バイデン政権の大型歳出法案に関連して与党・米民主党が、電気自動車(EV)の販売支援でトランプ前大統領顔負けの自国優遇案を打ち出し、日韓などの自動車大手が共同で反対する事態を招いた。脱炭素に向けたEVの普及推進策を排他的な国内産業振興に利用する動きは中国でみられたが、米国の今回の動きは国際的に自国優先の政策を助長しかねず、市場の競争をゆがめる恐れもある。
EV販売の支援策は米下院民主党が提案したもので、支払うべき税金から差し引く税額控除額の上限を一台当たり現行の7500ドル(約82万円)から最大1万2500ドルまで引き上げる。

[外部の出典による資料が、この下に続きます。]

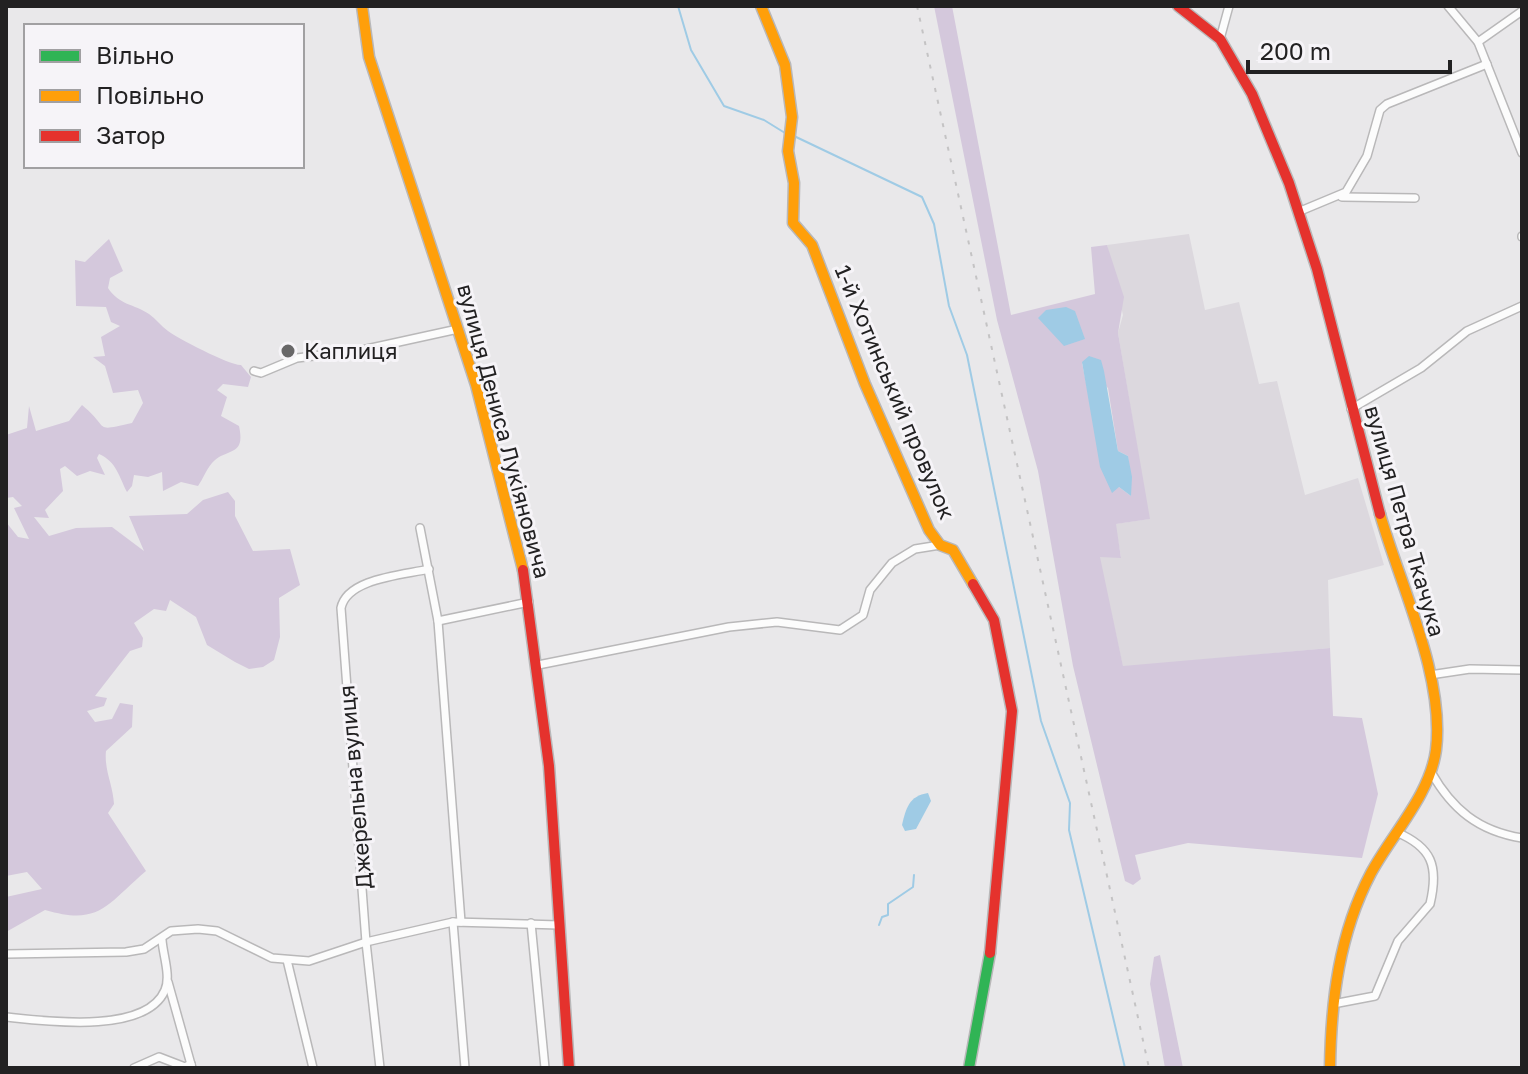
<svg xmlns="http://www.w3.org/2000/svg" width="1528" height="1074" font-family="'Golos Text',sans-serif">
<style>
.built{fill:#dcd8de}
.green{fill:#d4c8dc;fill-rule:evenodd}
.water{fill:#9fcbe5}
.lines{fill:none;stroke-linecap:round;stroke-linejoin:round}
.stream{stroke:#9fcbe5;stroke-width:2}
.street-casing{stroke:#b9b8b9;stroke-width:10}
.fast-casing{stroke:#b9b8b9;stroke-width:13}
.slow-casing{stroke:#b9b8b9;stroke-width:13}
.jam-casing{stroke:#b9b8b9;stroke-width:13}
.street{stroke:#fcfcfc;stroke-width:7}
.fast{stroke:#30b455;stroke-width:10}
.slow{stroke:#ff9f0a;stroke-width:10}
.jam{stroke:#e5322d;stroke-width:10}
.rail{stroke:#c4c3c4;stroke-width:2;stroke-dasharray:4 8;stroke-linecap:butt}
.poi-dot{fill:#686768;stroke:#f6f4f8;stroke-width:3}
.labels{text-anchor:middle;stroke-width:6;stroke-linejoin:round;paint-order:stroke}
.poi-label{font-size:22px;fill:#222122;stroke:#f6f4f8;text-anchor:start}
.street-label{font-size:22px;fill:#222122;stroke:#f6f4f8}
</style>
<rect width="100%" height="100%" fill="#e9e8ea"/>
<path class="built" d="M 1189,234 L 1205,310 L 1239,302 L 1259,384 L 1277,381 L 1305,495 L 1358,478 L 1384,565 L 1328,580 L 1330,648 L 1123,667 L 1099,557 L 1121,557 L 1115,524 L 1149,519 L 1118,333 L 1123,315 L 1107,245 Z"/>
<g class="green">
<path d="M 934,6 L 952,6 L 1011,315 L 1095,294 L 1091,247 L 1107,245 L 1124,297 L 1118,333 L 1150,519 L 1116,524 L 1121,558 L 1100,557 L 1123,666 L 1330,648 L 1333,716 L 1362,718 L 1378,794 L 1362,858 L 1188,843 L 1135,855 L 1141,879 L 1133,885 L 1125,881 L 1073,666 L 1038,471 L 997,320 ZM 1082,363 L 1108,388 L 1118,451 L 1128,456 L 1131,496 L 1119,487 L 1114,488 L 1102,461 Z"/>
<path d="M 109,239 L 123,271 L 110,278 L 108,288 C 119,305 134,304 149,314 C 156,319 161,326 168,331 C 177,338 231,366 241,365 L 251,377 L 248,387 L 223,384 L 217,390 L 227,397 L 221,416 L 239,426 C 246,458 226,447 212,463 C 206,470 203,479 198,486 L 181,482 L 163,491 L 162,472 L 148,477 L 134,475 L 132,486 L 127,492 C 119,477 117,462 99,454 L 97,458 L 105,475 L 90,471 L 77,476 L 65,466 L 60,469 L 63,491 L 45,510 L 49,518 L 34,517 L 49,536 L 76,528 L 112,527 L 144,551 L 129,516 L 187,514 L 203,500 L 228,492 L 235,501 L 235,516 L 253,551 L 290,549 L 300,585 L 279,598 L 280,637 L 274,660 L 263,667 L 249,669 L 235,662 L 207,645 L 196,617 L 170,600 L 166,611 L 154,609 L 134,623 L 143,638 L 142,647 L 130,651 L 95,696 L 107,698 L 104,706 L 87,711 L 95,722 L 112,719 L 120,703 L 133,705 L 132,727 L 106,751 C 104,770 113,785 114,804 L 108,813 L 146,871 C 106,905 100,926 45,910 L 6,932 L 6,897 L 42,889 L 27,872 L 6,876 L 6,522 L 18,537 L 29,539 L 14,508 L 22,506 L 13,497 L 6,498 L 6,435 L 27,428 L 29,406 L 36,431 L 69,421 L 82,405 C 111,429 92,432 132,423 L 143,403 L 138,390 L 113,393 L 105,366 L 93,357 L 105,356 L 101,337 L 120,326 L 111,322 L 106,307 L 76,306 L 75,260 L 85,262 Z"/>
<path d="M 1160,955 L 1183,1068 L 1165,1068 L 1150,984 L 1154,957 Z"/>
</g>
<g class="water">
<path d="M 1066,307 L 1075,311 L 1085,339 L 1064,346 L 1038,318 L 1046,310 Z"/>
<path d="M 1089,356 L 1101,360 L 1104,371 L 1118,451 L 1128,456 L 1132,477 L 1131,496 L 1119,487 L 1112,493 L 1100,467 L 1082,362 Z"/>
<path d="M 928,793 L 931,801 L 916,829 L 905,831 L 902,825 C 906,808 909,796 928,793 Z"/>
</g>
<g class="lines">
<g class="stream">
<path d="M 678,6 L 691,50 L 724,106 L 764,120 L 785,133"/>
<path d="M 794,136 L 922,197 L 934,224 L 949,306 L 967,355 L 1041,721 L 1070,803 L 1069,830 L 1125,1068"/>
<path d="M 879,925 L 882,917 L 888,915 L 888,904 L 913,887 L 914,875"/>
</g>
<defs>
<g id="street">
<path d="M 1448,6 L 1478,42 L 1522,153"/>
<path d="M 1220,39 L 1229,6"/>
<path d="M 1478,42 L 1522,11"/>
<path d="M 1342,197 L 1415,198"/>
<path d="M 1298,212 L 1346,192 L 1367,156 L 1380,110 L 1387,104 L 1487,64"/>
<path d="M 1522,236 L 1522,237"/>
<path d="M 254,371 L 261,373 L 297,358 L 362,350 L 458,329"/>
<path d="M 1351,409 L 1421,368 L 1467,331 L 1522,306"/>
<path d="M 420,528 L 438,621 L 461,922"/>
<path d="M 438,621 L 529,602"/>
<path d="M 538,665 L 729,627 L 777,622 L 840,630 L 863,615 L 870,590 L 892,563 L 915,549 L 940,545"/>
<path d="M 1430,675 L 1470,669 L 1522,670"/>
<path d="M 1431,772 C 1452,809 1478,831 1522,838"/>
<path d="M 453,922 L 465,1068"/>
<path d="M 531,923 L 545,1068"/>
<path d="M 6,954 L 126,952 L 144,949 L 171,931 L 198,929 L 217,931 L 272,958 L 309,961 L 366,942 L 453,922 L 559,925"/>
<path d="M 287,960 L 313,1068"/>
<path d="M 168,982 L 192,1068"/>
<path d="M 1333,1004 L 1375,996 L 1398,941 L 1430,904 C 1439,866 1432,847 1396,832"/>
<path d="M 6,1017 C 44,1021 146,1035 165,990 C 171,976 163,955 162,940"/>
<path d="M 134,1068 L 159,1057 L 185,1067 L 191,1064"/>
<path d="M 380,1068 L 366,942 L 341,608 C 347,578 404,575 429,569"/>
</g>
<path id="fast" d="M 969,1068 L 990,953"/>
<g id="slow">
<path d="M 362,6 L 369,57 L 476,385 L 523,570"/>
<path d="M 761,6 L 785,65 L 792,117 L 788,151 L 794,183 L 793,223 L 812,245 L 865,384 L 929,530 L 940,545 L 953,550 L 973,584"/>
<path d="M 1330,1068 C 1331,1000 1339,934 1371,873 C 1392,834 1430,795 1436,750 C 1445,676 1400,585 1380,514"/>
</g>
<g id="jam">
<path d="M 1178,6 L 1220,39 L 1252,94 L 1289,183 L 1317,269 L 1380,514"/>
<path d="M 523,570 L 549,766 L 569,1068"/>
<path d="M 973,584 L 994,620 L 1012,711 L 990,953"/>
</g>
</defs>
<use href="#street" class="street-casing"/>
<use href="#fast" class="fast-casing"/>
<use href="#slow" class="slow-casing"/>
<use href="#jam" class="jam-casing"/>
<use href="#street" class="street"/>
<use href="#fast" class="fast"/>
<use href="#slow" class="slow"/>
<use href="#jam" class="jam"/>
<path class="rail" d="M 917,6 L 1149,1068"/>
</g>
<circle class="poi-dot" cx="288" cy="351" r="8"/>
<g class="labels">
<g class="poi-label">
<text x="304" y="359">Каплиця</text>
</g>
<g class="street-label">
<text transform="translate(895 392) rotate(67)" y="8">1-й Хотинський провулок</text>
<text transform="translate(504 431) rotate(75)" y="8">вулиця Дениса Лукіяновича</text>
<text transform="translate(1405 521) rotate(74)" y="8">вулиця Петра Ткачука</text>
<text transform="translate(355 787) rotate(-95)" y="8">Джерельна вулиця</text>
</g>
</g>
<rect width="1528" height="1074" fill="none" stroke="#222122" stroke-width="16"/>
<rect x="24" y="24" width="280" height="144" fill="#f6f4f8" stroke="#a1a0a2" stroke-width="2"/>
<rect x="40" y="50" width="40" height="12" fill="#30b455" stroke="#a1a0a2" stroke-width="2"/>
<text x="96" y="64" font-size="24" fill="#222122">Вільно</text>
<rect x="40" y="90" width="40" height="12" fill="#ff9f0a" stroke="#a1a0a2" stroke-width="2"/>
<text x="96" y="104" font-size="24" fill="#222122">Повільно</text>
<rect x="40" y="130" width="40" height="12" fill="#e5322d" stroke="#a1a0a2" stroke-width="2"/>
<text x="96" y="144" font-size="24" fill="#222122">Затор</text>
<path d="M1248 60v12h202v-12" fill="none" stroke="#222122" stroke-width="4"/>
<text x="1260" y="60" font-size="24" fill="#222122" stroke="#f6f4f8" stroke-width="6" paint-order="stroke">200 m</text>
</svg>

事実上の割引となる税額控除による負担軽減は、消費喚起の常套(じょうとう)手段の一つだが、問題はその中身だ。
控除額の上積みは、労働組合を持つ米国内の工場で組み立てられた場合に4500ドル。さらに、組み立てる車両の構成部品の50%以上と車載電池が米国生産の場合に500ドルとの条件付き。雇用創出につながる米国生産を優遇する政策はトランプ政権の米国第一主義の典型だったが、労組まで条件に持ち出したのはそれに輪をかけた露骨な自国優遇だ。